A) Why do you assume an exploit at all? Hopefully you understand that the vast majority of software crashes in the world are triggered by benign transactions.

B) From the www.isc.org website:

"BIND 9.4-ESV-R1 is now available. BIND 9.4-ESV-R1 is revision 1 of the extended release version for BIND 9.4. It is recommended that all BIND 9.4.x users upgrade to BIND 9.4-ESV-R1."

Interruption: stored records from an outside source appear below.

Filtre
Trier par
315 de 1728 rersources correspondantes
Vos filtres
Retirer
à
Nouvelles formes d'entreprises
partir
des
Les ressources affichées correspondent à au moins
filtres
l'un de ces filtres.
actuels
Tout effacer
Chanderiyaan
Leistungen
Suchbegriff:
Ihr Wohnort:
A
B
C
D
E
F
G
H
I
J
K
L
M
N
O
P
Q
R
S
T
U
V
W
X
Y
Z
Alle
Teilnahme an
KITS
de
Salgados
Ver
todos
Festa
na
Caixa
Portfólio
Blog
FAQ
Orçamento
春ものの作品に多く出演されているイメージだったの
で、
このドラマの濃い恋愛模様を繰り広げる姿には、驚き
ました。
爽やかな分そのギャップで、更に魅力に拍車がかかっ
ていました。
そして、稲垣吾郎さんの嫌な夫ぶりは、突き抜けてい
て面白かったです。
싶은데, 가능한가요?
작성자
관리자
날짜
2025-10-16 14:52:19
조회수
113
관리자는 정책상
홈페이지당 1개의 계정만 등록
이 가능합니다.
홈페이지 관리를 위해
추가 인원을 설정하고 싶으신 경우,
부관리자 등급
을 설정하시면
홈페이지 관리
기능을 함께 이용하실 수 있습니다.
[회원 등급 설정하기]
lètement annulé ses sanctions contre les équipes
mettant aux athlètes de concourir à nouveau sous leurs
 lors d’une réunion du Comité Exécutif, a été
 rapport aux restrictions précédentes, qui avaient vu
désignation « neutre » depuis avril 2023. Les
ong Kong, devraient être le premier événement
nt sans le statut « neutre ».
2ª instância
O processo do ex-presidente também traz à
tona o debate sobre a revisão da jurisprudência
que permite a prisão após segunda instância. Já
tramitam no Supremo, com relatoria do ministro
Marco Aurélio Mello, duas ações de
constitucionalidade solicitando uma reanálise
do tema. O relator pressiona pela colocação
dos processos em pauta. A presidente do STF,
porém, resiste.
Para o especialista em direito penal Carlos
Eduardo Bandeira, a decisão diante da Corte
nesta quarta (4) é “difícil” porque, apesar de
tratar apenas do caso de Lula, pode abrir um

If you have to upgrade anyway, but you're going to stick with 9.4.x, why would you try to "get away with" running something older and less-recommended in that generation of BIND 9 than 9.4-ESV-R1?

- Kevin


On 5/10/2010 10:58 AM, P.A wrote:
Stephane, do you think I can get away with running 9.4.3-P5 that doesn't
seem to have any known issues. Also what exploit do you think caused my
original issue?

As far as running an old version its been stable for a long time and to be
honest I forgot I was running that version.


-----Original Message-----
From: Stephane Bortzmeyer [mailto:bortzme...@nic.fr]
Sent: Monday, May 10, 2010 10:24 AM
To: P.A
Cc: bind-users@lists.isc.org
Subject: Re: KAMINSKY vulnerability !!

On Mon, May 10, 2010 at 10:05:47AM -0400,
  P.A<ra...@meganet.net>  wrote
  a message of 242 lines which said:

My question is did I just get rid by the kaminsky vulnerability?
Not at all. The Kaminsky attack poisons the server, it does not crash
it.

Primary server: BIND 9.4.3b2
Why do you run a beta version (and an old one)?

This issue is known
<http://www.mail-archive.com/bind-us...@isc.org/msg00323.html>  and has
been fixed in production versions a long time ago.